In a report entitled “Dedicated teams, costs, facilities – why pvt hospitals perform over 75% of organ transplants in India”, Abantika Ghosh observes that “Aid from the Prime Minister’s National Relief Fund is available to people in economically weaker sections, usually on the condition that the patient or family arranges some of the funds.
Moreover, “organ recipients also have to take immunosuppressive drugs for the rest of their lives, and this can cost between Rs 10.00 and Rs 15,000” and this can still be prohibitively expensive for the poor.
The national minimum wage is around 178 rupees per day, which is equivalent to 4628 rupees per month assuming 26 working days. Finally, the allocation algorithm defining the emergency registration criteria seems biased in favor of private hospitals. The person who receives the kidney depends on whether he and his deceased donor belong to a private or public hospital. The algorithm is as follows: 1. The kidney taken from a public hospital will be allocated as follows:
- First patients listed in government hospital list ONLY, then
- Patients on the combined list of public and private hospitals, then
- Private Hospital List Patient ONLY 2. Private hospital kidney will be allocated as follows:
- First the patients registered on the list of private hospitals, then
- Patients on the combined list of public and private hospitals, then
- Patient registered on the list of public hospitals
If kidneys taken from donors in private hospitals are allocated in priority to patients listed in private hospitals, this also creates an equity deficit.

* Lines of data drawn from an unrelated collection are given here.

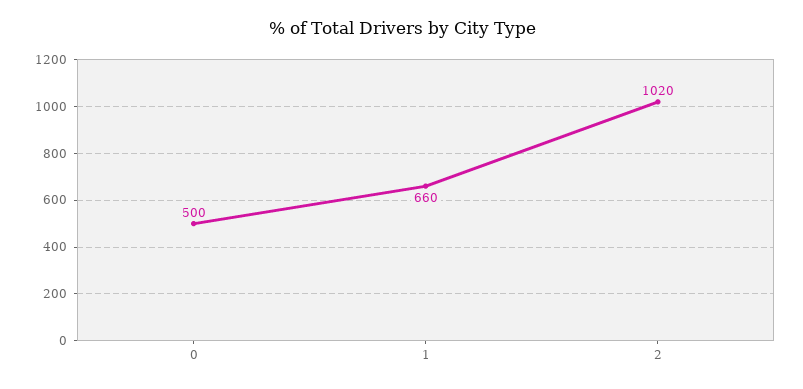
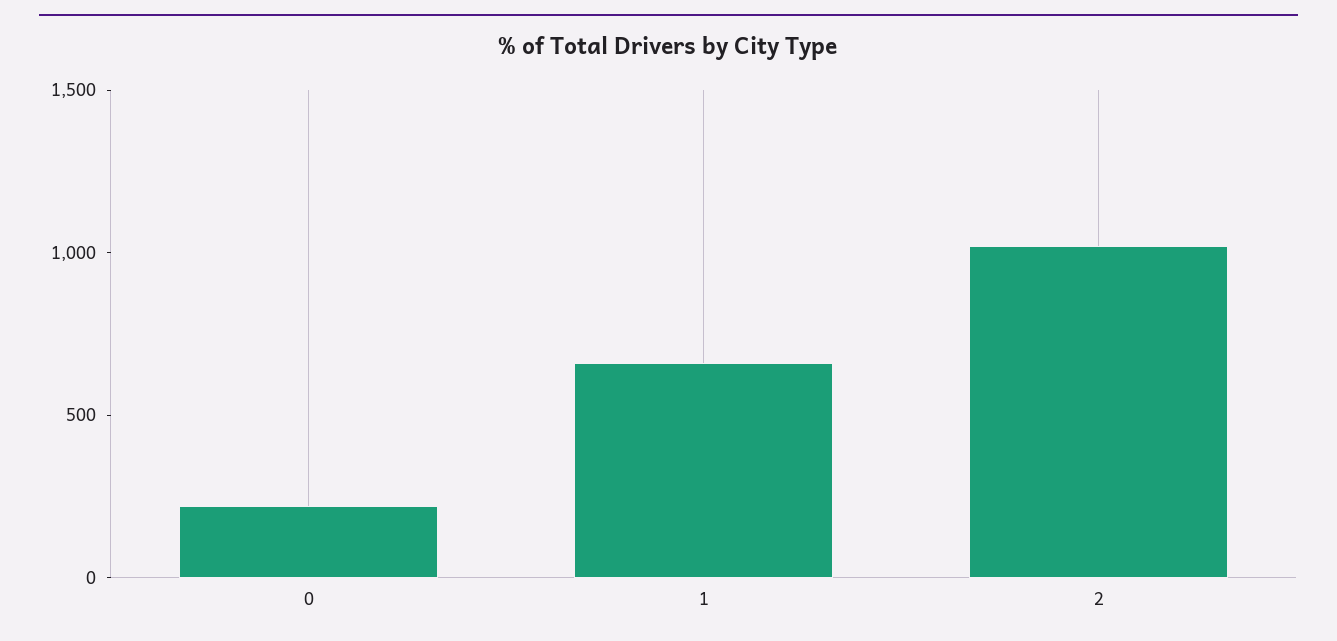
  {
-   "0": 500,
+   "0": 200,
    "1": 660,
    "2": 1020
  }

In a country where most hospitals are located in cities and where most deceased donors are in private hospitals, economically better-off patients who more often tend to be registered in private hospitals than in public hospitals benefit of an unfair advantage.

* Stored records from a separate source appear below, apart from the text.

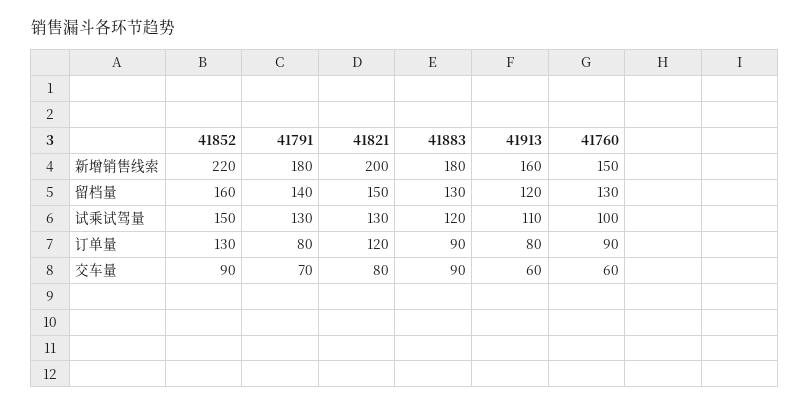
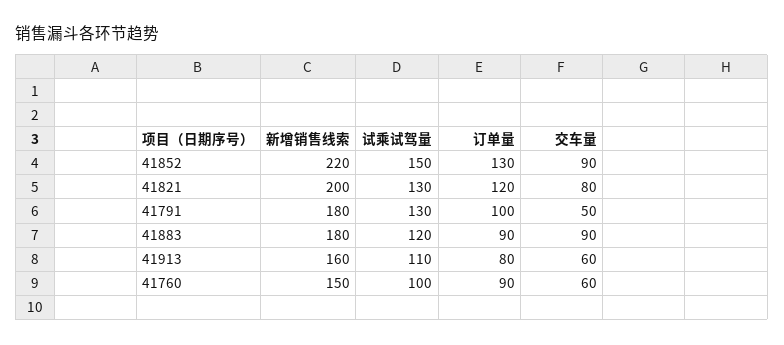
  {
    "41852": {
      "新增销售线索": 220,
-     "留档量": 160,
      "试乘试驾量": 150,
      "订单量": 130,
      "交车量": 90
    },
    "41791": {
      "新增销售线索": 180,
-     "留档量": 140,
      "试乘试驾量": 130,
-     "订单量": 80,
+     "订单量": 100,
-     "交车量": 70
+     "交车量": 50
    },
    "41821": {
      "新增销售线索": 200,
-     "留档量": 150,
      "试乘试驾量": 130,
      "订单量": 120,
      "交车量": 80
    },
    "41883": {
      "新增销售线索": 180,
-     "留档量": 130,
      "试乘试驾量": 120,
      "订单量": 90,
      "交车量": 90
    },
    "41913": {
      "新增销售线索": 160,
-     "留档量": 120,
      "试乘试驾量": 110,
      "订单量": 80,
      "交车量": 60
    },
    "41760": {
      "新增销售线索": 150,
-     "留档量": 130,
      "试乘试驾量": 100,
      "订单量": 90,
      "交车量": 60
    }
  }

For example, according to a recent (May 2022) report by Sumitra Debroy, Mumbai, “a mere 2% of cadaver organ donation in the city has been facilitated by public hospitals over the past five and a half years.” Adjusting the algorithm in favor of public hospitals is perhaps the fairest and fairest alternative given the Indian context.

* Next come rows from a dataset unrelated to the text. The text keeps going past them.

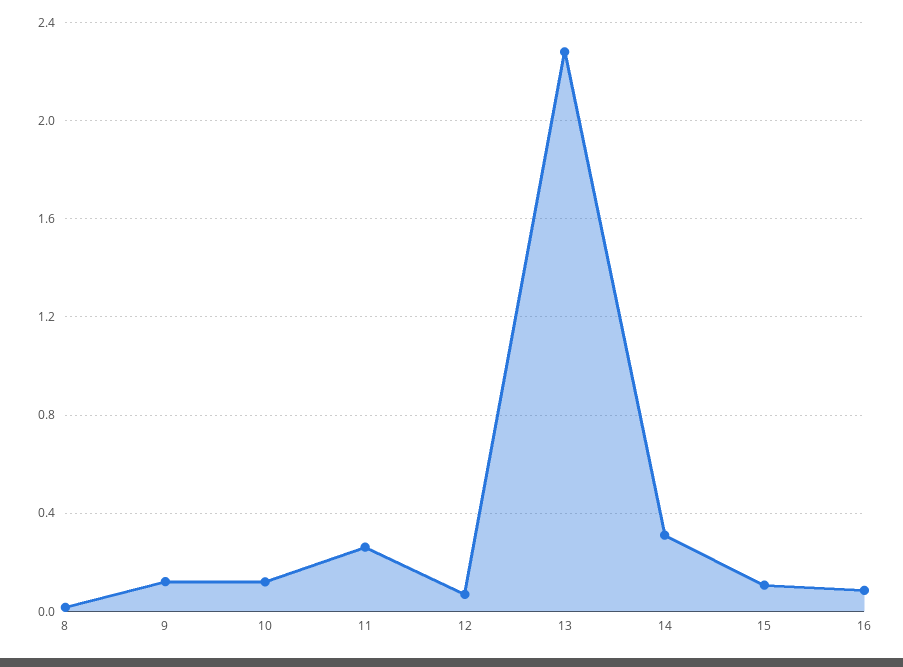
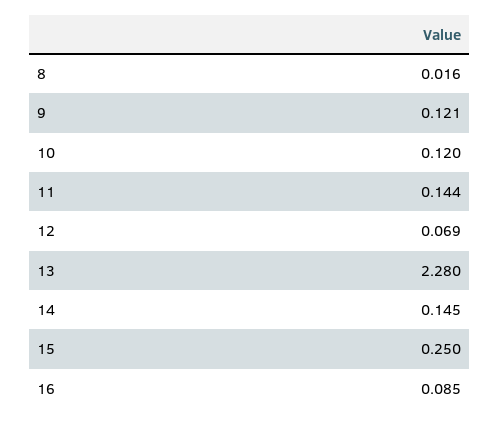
  {
    "8": 0.016,
    "9": 0.121,
    "10": 0.12,
-   "11": 0.25,
+   "11": 0.144,
    "12": 0.069,
    "13": 2.28,
-   "14": 0.3,
+   "14": 0.145,
-   "15": 0.1,
+   "15": 0.25,
    "16": 0.085
  }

In addition, it is still and increasingly important to generally increase access to HD centers and other health facilities in rural areas. Another effective way to address the problem of access and equity is the wider adoption of government-sponsored health insurance schemes in southern states such as Tamil Nadu, Kerala, Pondicherry, Karnataka, Andhra Pradesh and Telangana, which ensured that “tertiary care hospitals provide maintenance haemodialysis, transplantation and follow-up at a highly subsidized rate or free of charge and therefore to the lower socio-economic strata of society. Lottery systems, ethical market-based approaches, and ethical selections of committee decisions have long been debated and offer interesting food for thought to make organ donation and transplantation more equitable.